Cicéron en Grèce, Caton dans l’île de Chypre et César en Gaule, Pompée était resté seul à Rome ; mais il s’y trouva plus embarrassé que jamais. Clodius, à qui lâchement il avait livré Cicéron, ayant obtenu de sa faiblesse ce qu’il voulait, se tourna contre lui. Pompée fut assiégé dans sa propre demeure. Clodius la fit entourer par une troupe de bandits, à la tête desquels était un de ses affranchis, et que le préteur Flavius tenta en vain de repousser. Clodius menaça Pompée de jeter par terre sa maison des Carines, comme il avait fait abattre celle de Cicéron sur le Palatin. C’était un grand niveleur que ce Clodius. Gagné par Tigrane, roi d’Arménie, que Pompée gardait dans son Albanum, Clodius alla l’enlever. Le sénateur chargé de la garde du roi captif voulut le reprendre : il s’ensuivit une bataille sur la voie Appienne, au quatrième mille, et un ami de Pompée, Papirius, périt dans la mêlée. On arrêta un esclave de Clodius armé d’un poignard qui confessa avoir eu le dessein de tuer Pompée dans le temple de Castor, au milieu du sénat. Clodius s’empara de ce temple, en détruisit l’escalier, y transporta des armes et en fit une forteresse de l’émeute. Devant le tribunal, siège de la justice, il enrôlait publiquement des hommes perdus. Il attaqua le consul Gabinius lui-même et brisa ses faisceaux. Pompée, soit qu’il redoutât les violences de Clodius, soit plutôt qu’il voulût paraître les craindre, ne sortait plus, restait enfermé dans ses jardins d’en haut, et s’y entourait d’une garde nombreuse.

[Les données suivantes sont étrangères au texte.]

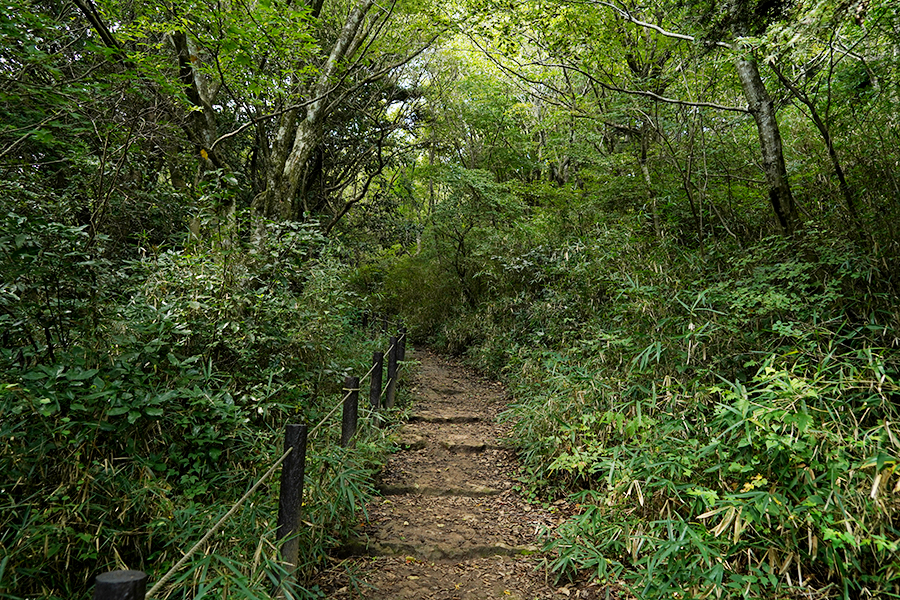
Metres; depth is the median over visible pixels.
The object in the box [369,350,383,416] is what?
wooden post
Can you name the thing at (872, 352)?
undergrowth
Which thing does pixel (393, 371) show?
wooden post
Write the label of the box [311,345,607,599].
dirt path
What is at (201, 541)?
rope
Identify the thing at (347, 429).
wooden post
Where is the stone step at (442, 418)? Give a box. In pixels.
[407,414,483,424]
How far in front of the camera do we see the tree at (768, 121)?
6.68 m
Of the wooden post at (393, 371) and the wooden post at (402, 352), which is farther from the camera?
the wooden post at (402, 352)
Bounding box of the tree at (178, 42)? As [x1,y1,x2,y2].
[79,0,435,244]
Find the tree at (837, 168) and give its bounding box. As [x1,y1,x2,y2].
[776,59,863,234]
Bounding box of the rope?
[150,341,397,596]
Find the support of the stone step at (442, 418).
in the dirt path
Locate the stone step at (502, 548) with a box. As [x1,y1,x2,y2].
[331,539,540,562]
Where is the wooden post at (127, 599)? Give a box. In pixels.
[93,570,146,599]
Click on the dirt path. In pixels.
(464, 387)
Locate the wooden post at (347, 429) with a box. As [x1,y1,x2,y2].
[341,376,358,447]
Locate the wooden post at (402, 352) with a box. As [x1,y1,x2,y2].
[396,328,406,363]
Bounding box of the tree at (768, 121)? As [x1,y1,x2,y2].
[718,0,798,236]
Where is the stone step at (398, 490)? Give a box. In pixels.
[374,482,498,497]
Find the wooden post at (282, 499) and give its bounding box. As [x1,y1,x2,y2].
[275,424,307,597]
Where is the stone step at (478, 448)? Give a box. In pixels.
[393,439,506,452]
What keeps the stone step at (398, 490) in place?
in the dirt path
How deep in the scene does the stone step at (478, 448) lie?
5.94 m
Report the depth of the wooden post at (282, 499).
3.15 m
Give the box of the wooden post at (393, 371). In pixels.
[385,334,398,407]
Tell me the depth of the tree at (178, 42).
7.71 m
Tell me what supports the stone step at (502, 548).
in the dirt path
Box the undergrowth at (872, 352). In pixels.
[466,218,899,597]
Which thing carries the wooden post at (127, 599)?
on the ground
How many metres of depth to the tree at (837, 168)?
6.56 m

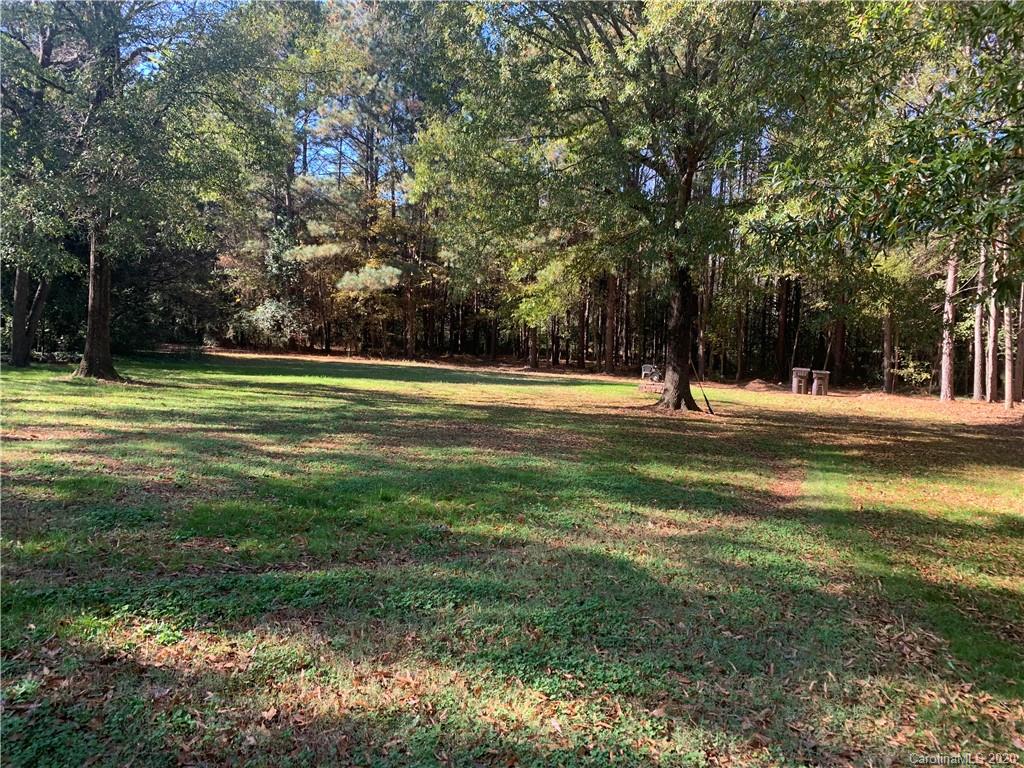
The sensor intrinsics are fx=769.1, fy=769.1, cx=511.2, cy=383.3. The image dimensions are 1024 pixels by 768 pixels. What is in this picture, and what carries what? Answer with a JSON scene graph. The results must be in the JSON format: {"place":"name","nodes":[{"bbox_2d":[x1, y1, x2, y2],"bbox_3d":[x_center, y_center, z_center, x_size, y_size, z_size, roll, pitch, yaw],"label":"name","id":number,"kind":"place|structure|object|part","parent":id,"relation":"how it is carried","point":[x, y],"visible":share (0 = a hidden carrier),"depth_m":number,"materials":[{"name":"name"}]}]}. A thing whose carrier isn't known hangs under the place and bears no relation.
{"place":"outdoors","nodes":[
{"label":"outdoors","id":0,"kind":"place"},
{"bbox_2d":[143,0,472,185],"label":"sky","id":1,"kind":"structure","parent":0,"point":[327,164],"materials":[{"name":"blue"}]},
{"bbox_2d":[0,344,1023,767],"label":"lawn","id":2,"kind":"structure","parent":0,"point":[967,439],"materials":[{"name":"green plant"}]},
{"bbox_2d":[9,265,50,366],"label":"tree","id":3,"kind":"object","parent":2,"relation":"on","point":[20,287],"visible":0.5,"depth_m":21.71,"materials":[{"name":"brown plant"}]},
{"bbox_2d":[1,0,288,380],"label":"tree","id":4,"kind":"object","parent":2,"relation":"on","point":[94,356],"visible":0.98,"depth_m":17.09,"materials":[{"name":"green plant"}]},
{"label":"trunk","id":5,"kind":"part","parent":4,"relation":"part of","materials":[{"name":"brown wood"}]},
{"bbox_2d":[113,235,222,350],"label":"shrub","id":6,"kind":"object","parent":2,"relation":"on","point":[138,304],"visible":0.54,"depth_m":35.79,"materials":[{"name":"green plant"}]},
{"bbox_2d":[231,296,305,347],"bbox_3d":[-12.212,-2.912,39.199,3.992,3.063,3.707,1,4,0],"label":"shrub","id":7,"kind":"object","parent":2,"relation":"on","point":[266,315],"visible":0.88,"depth_m":38.63,"materials":[{"name":"green plant"}]},
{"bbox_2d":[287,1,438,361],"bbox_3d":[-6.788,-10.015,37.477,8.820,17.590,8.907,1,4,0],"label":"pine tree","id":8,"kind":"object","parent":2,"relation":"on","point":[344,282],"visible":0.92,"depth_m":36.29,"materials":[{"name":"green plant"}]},
{"bbox_2d":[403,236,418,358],"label":"tree","id":9,"kind":"object","parent":2,"relation":"on","point":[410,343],"visible":0.68,"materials":[{"name":"brown wood"}]},
{"bbox_2d":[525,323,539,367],"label":"tree trunk","id":10,"kind":"object","parent":2,"relation":"on","point":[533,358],"visible":0.39,"materials":[{"name":"brown"}]},
{"bbox_2d":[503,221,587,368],"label":"tree","id":11,"kind":"object","parent":2,"relation":"on","point":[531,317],"visible":0.58,"depth_m":35.43,"materials":[{"name":"green plant"}]},
{"bbox_2d":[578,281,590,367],"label":"tree trunk","id":12,"kind":"object","parent":2,"relation":"on","point":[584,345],"visible":0.63,"materials":[{"name":"brown wood"}]},
{"bbox_2d":[601,271,618,373],"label":"tree trunk","id":13,"kind":"object","parent":2,"relation":"on","point":[609,325],"visible":0.58,"materials":[{"name":"brown wood"}]},
{"bbox_2d":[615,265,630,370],"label":"tree trunk","id":14,"kind":"object","parent":2,"relation":"on","point":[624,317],"visible":0.55,"materials":[{"name":"brown wood"}]},
{"bbox_2d":[419,0,829,409],"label":"tree","id":15,"kind":"object","parent":2,"relation":"on","point":[679,358],"visible":0.98,"depth_m":15.47,"materials":[{"name":"green plant"}]},
{"label":"trunk","id":16,"kind":"part","parent":15,"relation":"part of","materials":[{"name":"brown wood"}]},
{"bbox_2d":[641,363,661,381],"bbox_3d":[5.180,-0.387,28.314,0.821,0.757,0.670,2,4,16],"label":"chair","id":17,"kind":"object","parent":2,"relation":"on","point":[647,366],"visible":0.87,"depth_m":28.22,"materials":[{"name":"grey plastic"}]},
{"bbox_2d":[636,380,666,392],"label":"fire pit","id":18,"kind":"object","parent":2,"relation":"on","point":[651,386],"visible":0.82,"depth_m":23.39,"materials":[{"name":"brown brick"}]},
{"bbox_2d":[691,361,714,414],"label":"rake","id":19,"kind":"object","parent":2,"relation":"on","point":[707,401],"visible":0.96,"depth_m":18.61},
{"bbox_2d":[741,378,780,391],"bbox_3d":[9.361,0.040,28.858,2.070,0.391,1.913,1,4,0],"label":"dirt mound","id":20,"kind":"object","parent":2,"relation":"on","point":[755,384],"visible":0.91,"depth_m":28.51,"materials":[{"name":"brown soil"}]},
{"bbox_2d":[775,276,794,380],"bbox_3d":[12.098,-7.477,33.666,2.382,14.893,2.128,1,4,0],"label":"tree","id":21,"kind":"object","parent":2,"relation":"on","point":[785,313],"visible":0.59,"depth_m":33.71,"materials":[{"name":"brown wood"}]},
{"bbox_2d":[790,366,810,394],"bbox_3d":[10.408,-0.093,27.786,0.689,1.001,0.675,2,4,11],"label":"trash bin","id":22,"kind":"object","parent":2,"relation":"on","point":[802,381],"visible":0.98,"depth_m":27.53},
{"bbox_2d":[810,369,829,395],"bbox_3d":[10.944,0.004,27.370,0.649,0.952,0.653,2,4,10],"label":"trash bin","id":23,"kind":"object","parent":2,"relation":"on","point":[815,388],"visible":0.97,"depth_m":27.10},
{"bbox_2d":[830,314,846,383],"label":"tree trunk","id":24,"kind":"object","parent":2,"relation":"on","point":[840,340],"visible":0.45,"materials":[{"name":"brown wood"}]},
{"bbox_2d":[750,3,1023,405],"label":"tree","id":25,"kind":"object","parent":2,"relation":"on","point":[969,13],"visible":0.98,"depth_m":8.02,"materials":[{"name":"green plant"}]},
{"label":"trunks","id":26,"kind":"part","parent":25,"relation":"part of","materials":[{"name":"brown wood"}]},
{"bbox_2d":[881,307,895,393],"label":"tree trunk","id":27,"kind":"object","parent":2,"relation":"on","point":[889,343],"visible":0.6,"materials":[{"name":"brown"}]},
{"bbox_2d":[893,357,932,386],"bbox_3d":[16.650,-0.315,31.707,1.864,1.510,1.896,1,4,0],"label":"shrub","id":28,"kind":"object","parent":2,"relation":"on","point":[916,375],"visible":0.75,"depth_m":31.55,"materials":[{"name":"green plant"}]},
{"bbox_2d":[939,249,957,401],"bbox_3d":[13.894,-5.959,23.977,1.810,12.684,1.933,1,4,0],"label":"tree","id":29,"kind":"object","parent":2,"relation":"on","point":[944,386],"visible":0.57,"depth_m":24.18,"materials":[{"name":"brown wood"}]},
{"bbox_2d":[972,240,988,400],"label":"tree trunk","id":30,"kind":"object","parent":2,"relation":"on","point":[978,323],"visible":0.63,"materials":[{"name":"brown wood"}]},
{"bbox_2d":[984,236,1000,402],"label":"tree trunk","id":31,"kind":"object","parent":2,"relation":"on","point":[991,351],"visible":0.72,"materials":[{"name":"brown wood"}]},
{"bbox_2d":[1002,253,1015,409],"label":"tree trunk","id":32,"kind":"object","parent":2,"relation":"on","point":[1010,388],"visible":0.78,"materials":[{"name":"brown wood"}]},
{"bbox_2d":[1013,282,1023,404],"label":"tree trunk","id":33,"kind":"object","parent":2,"relation":"on","point":[1022,334],"visible":0.78,"materials":[{"name":"brown wood"}]}
]}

Cicéron a fait de la situation de Rome, avant son départ et pour le justifier, une peinture oratoire sans doute, mais où il n’y a pas beaucoup d’exagération, et que l’on peut tenir pour vraie dans les principaux traits. « Dans une ville où le sénat était sans pouvoir, où tout était impuni, où on ne rendait plus la justice, où le Forum était livré à la violence et au glaive, où les particuliers étaient protégés par les murs de leur maison, non par le secours des lois, où les tribuns du peuple étaient blessés sous vos yeux, quand on marchait contre la demeure des magistrats le fer et le feu à la main, quand les faisceaux des consuls étaient brisés et qu’on incendiait les temples des dieux immortels, j’ai pensé que l’état n’existait plus. » Cicéron, pendant son exil encore plus que lorsqu’il séjournait dans ses villas, est tout entier à Rome. « Que se fait-il ? que penses-tu de ce qui se fait ? écrit-il sans cesse à son ami Atticus. Où en est l’affaire de mon rappel ? » Telles sont les questions qui remplissent toutes ses lettres. « Reverrai-je ma femme, ma fille, mon fils ? Me rendra-t-on mes biens, ma maison ? » De loin il assiste avec anxiété à chaque péripétie politique ; en ce qui le concerne, il voit toutes les difficultés.